The focus for the training was split into four 'domains':
1. the Computer as a Device (exploring and developing Computer Science as a subject);
2. Communications and Information Systems (looking at the electronic office and developing a Business Studies theme);
3. Electronics and Control Technology (developing devices and resources to support Science and Technology subjects); and
4. Computer Based Learning (looking and developing how uses of technology could support teaching and learning right through and across the whole curriculum).

==Primary Project==
Originally conceived as a programme to develop secondary education, it was soon perceived that many primary schools were ready to adopt new methodologies. A National Primary Project was established, which developed a substantial amount of high class resources that were the basis for significant curriculum development. The young children, and many primary school teachers, were enthusiastic and used the computer as a tool. There was often only one computer per school, and it was on a trolley which could be moved to wherever it was required. Children were then familiar with it as a tool, a resource, not as an item which they might find at home, as is the case today.
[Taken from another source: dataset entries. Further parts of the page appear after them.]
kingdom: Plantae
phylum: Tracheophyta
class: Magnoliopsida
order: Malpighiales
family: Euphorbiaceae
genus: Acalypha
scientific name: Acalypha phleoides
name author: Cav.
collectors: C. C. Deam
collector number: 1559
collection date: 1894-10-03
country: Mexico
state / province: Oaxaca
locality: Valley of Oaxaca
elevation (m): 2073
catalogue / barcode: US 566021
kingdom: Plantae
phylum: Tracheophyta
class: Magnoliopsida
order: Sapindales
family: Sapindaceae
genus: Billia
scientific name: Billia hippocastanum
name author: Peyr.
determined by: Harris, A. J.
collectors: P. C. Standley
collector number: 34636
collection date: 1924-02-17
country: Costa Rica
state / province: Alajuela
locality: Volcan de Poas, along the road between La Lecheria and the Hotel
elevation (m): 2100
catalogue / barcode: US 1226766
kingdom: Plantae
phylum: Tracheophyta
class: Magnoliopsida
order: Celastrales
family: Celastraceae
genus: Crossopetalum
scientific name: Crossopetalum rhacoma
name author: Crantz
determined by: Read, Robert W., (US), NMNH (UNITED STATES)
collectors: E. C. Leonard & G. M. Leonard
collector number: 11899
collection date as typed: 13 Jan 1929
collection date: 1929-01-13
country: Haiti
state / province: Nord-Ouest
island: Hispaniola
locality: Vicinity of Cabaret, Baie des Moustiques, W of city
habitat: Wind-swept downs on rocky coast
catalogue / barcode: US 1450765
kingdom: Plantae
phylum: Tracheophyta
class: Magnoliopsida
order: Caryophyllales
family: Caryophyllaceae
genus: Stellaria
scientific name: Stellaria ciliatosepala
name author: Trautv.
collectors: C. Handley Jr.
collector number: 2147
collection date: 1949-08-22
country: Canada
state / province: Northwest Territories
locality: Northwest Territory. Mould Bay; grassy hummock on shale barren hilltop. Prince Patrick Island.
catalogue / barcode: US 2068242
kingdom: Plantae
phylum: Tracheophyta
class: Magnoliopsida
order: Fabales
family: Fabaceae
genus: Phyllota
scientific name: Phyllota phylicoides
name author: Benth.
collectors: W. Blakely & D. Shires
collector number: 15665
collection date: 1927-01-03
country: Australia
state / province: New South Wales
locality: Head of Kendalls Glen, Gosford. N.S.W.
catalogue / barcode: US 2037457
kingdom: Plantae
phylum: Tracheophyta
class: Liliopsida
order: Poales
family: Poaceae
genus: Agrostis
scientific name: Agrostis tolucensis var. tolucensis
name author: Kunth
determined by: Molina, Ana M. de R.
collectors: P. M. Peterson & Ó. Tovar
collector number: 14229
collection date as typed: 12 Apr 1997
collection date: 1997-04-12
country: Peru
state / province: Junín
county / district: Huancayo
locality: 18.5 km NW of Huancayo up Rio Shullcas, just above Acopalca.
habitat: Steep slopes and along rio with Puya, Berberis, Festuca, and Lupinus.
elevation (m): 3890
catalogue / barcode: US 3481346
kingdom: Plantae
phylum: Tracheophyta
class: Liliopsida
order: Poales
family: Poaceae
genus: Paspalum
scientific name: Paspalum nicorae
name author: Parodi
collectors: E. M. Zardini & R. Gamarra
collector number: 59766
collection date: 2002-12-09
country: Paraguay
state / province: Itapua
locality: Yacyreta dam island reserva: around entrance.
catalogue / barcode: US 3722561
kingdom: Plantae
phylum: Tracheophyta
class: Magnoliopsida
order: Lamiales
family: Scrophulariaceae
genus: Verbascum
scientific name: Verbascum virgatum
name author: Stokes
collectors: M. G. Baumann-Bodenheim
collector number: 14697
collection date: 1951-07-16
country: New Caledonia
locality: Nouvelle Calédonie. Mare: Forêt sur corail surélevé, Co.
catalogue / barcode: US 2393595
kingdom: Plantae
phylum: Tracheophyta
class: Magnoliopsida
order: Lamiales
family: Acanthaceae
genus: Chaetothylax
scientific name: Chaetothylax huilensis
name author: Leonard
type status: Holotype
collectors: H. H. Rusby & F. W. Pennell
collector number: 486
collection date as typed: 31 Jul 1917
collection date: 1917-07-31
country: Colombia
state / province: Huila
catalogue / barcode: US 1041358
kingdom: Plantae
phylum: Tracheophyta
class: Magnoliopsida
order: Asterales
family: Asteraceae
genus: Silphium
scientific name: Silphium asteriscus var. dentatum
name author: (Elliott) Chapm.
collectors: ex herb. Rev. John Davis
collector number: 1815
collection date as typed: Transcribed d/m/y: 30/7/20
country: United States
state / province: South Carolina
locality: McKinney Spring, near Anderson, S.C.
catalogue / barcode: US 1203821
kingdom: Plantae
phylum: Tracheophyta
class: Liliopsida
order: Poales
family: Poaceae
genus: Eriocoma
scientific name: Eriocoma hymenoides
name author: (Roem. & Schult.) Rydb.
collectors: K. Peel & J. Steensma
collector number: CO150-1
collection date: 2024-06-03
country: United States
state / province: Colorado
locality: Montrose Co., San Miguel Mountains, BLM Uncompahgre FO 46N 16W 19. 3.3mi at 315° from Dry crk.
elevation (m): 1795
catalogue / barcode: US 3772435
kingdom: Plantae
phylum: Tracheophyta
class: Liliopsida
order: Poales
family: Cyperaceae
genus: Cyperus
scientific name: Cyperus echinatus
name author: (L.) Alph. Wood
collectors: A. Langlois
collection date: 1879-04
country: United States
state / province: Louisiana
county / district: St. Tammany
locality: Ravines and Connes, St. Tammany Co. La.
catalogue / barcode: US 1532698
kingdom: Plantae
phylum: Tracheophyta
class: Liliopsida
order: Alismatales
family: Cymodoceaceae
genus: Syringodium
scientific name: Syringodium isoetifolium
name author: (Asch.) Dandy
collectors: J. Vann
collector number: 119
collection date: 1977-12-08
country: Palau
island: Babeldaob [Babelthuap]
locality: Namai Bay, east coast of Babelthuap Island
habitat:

Richard Fothergill predicted the computer would become pervasive in society.

==Closure==
The programme's closure was announced in June 1985 and a successor organisation the Microelectronics Education Support Unit was announced. The programme continued until 1986 and was formally evaluated by Her Majesty's Inspectorate in that year. HMI reported "The MEP years will be remembered by those directly involved, and by most of those on its periphery, as a time of creativity and fruitful development. There was a new found and remarkable enthusiasm for IT and its potential impact on all phases and many aspects of the curriculum." Whilst the Programme was running it attracted world attention and was highly commended.